WHAT IS EXPECTED — Rewrite the letters to the editor, beginning at the words "The Fourth Wave" and stopping after "in anti-violence issue?", with "Next Wave" in place of "Fourth Wave".

Letters to the Editor: November 20

The new wave of fems is here – watch out

Thank you for Susan G Cole’s It’s Way Bigger Than Ghomeshi (NOW, November 13-19). It’s the high heels, a kind of modern foot-binding. Young women suffer for the look, not understanding it sends a message of compliance.

It’s pole dancing. It’s glass ceilings. It’s pink and blue. Yep. It’s toys: dolls or guns. It’s selfies. It’s endless magazines about attractiveness. It’s competition for boyfriends. It’s worry about no dates. It’s a wedding. It’s a wedding dress. All toward being an adored object.

No opinions required, requested, needed, thanks. Hide your power, if you have any.

FemBots.

The Fourth Wave of feminism is already here. Girls are funny, flat-shoed, fat, strong, smart, educated, ugly, opinionated, themselves. Watch out.

Barbara Klunder

Toronto


Clockwork Orange ad in anti-violence issue?

A page before your special section to address the very serious issue of violence against women (NOW, November 13-19), you have an ad for the Kubrick exhibit at TIFF with an all-too glamourizing image of a super-triggering character from A Clockwork Orange who plays out sadistic violence against women. Why not a different image at least?!

Kay Ecoj

Toronto


How a woman expects to be treated

Thank you for Jacob Scheier’s Manifesto For The Responsible Male (NOW, November 13-19). I actually have not been following the Ghomeshi story, but your manifesto summarizes well how a woman should expect to be treated by a respectable male.

DATA LINES —

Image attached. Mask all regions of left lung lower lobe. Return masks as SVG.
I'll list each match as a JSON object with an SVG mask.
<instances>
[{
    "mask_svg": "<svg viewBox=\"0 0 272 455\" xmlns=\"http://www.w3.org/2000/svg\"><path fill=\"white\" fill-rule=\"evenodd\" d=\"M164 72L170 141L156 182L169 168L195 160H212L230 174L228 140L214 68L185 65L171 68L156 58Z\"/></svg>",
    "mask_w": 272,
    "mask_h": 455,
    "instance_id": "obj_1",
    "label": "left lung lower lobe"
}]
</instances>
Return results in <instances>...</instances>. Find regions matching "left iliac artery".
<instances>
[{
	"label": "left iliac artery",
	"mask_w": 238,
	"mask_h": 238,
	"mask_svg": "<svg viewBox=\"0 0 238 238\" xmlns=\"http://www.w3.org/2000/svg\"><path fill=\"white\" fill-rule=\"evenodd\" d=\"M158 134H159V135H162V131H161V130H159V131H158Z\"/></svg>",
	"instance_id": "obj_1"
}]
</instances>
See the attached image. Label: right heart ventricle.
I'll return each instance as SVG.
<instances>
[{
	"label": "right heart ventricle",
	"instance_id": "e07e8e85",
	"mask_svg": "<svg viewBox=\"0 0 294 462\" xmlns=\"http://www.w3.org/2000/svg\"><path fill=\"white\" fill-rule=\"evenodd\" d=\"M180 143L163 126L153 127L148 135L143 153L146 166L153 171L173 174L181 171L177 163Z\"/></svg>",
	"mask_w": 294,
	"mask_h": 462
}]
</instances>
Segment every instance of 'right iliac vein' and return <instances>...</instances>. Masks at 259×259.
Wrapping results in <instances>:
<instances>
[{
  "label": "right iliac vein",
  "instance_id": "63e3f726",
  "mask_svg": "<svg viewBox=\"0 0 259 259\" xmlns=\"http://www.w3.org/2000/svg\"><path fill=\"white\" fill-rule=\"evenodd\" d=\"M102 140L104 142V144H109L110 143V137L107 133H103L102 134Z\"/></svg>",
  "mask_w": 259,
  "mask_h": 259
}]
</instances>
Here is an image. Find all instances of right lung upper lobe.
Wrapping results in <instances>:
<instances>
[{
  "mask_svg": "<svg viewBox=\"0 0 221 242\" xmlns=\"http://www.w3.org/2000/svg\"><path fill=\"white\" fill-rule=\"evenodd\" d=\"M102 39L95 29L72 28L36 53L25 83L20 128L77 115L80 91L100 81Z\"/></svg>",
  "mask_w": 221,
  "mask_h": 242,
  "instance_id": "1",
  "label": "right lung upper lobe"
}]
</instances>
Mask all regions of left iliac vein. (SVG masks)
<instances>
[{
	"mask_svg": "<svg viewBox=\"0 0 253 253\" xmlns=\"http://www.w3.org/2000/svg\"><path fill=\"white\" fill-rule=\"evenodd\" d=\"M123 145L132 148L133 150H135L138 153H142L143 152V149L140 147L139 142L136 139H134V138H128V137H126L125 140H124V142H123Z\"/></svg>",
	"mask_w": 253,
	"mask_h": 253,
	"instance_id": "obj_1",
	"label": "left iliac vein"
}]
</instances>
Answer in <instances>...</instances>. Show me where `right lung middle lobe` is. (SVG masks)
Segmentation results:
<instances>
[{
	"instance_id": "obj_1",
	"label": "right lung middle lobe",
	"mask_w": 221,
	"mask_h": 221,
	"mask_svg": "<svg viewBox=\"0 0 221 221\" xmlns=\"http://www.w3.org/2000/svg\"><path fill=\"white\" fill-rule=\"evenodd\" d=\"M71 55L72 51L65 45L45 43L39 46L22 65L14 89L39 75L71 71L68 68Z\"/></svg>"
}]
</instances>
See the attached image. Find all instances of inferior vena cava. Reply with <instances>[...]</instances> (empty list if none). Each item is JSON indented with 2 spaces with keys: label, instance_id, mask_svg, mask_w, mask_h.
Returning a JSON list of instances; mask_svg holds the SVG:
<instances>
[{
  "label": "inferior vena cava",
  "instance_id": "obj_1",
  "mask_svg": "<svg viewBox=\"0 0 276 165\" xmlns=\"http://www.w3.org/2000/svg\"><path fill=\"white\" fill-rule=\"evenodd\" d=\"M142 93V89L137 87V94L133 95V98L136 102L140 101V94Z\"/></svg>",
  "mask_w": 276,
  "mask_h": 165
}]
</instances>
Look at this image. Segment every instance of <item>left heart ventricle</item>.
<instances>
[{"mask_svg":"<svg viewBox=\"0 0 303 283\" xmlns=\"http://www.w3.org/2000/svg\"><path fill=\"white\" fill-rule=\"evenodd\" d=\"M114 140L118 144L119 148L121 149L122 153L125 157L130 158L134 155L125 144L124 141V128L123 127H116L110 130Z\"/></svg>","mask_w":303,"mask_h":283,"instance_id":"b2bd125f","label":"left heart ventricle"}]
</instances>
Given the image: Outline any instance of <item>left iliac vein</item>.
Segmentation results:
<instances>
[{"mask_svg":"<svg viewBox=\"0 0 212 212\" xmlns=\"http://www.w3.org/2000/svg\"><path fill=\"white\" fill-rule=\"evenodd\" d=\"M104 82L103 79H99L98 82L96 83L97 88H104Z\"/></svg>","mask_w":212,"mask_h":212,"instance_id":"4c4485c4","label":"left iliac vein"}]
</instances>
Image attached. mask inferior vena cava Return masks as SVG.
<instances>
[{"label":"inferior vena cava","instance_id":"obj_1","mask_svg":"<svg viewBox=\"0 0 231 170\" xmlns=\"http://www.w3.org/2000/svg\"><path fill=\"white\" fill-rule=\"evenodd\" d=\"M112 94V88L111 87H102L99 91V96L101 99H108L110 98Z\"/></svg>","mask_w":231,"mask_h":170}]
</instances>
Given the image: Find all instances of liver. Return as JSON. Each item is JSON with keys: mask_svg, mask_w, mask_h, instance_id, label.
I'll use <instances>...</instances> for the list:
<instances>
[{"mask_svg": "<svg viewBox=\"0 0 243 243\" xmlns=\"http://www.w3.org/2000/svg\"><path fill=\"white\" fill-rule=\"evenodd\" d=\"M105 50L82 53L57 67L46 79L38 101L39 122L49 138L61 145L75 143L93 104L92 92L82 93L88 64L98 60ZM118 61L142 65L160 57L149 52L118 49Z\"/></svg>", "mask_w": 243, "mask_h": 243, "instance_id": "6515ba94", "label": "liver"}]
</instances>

RESULT —
The Next Wave of feminism is already here. Girls are funny, flat-shoed, fat, strong, smart, educated, ugly, opinionated, themselves. Watch out.

Barbara Klunder

Toronto


Clockwork Orange ad in anti-violence issue?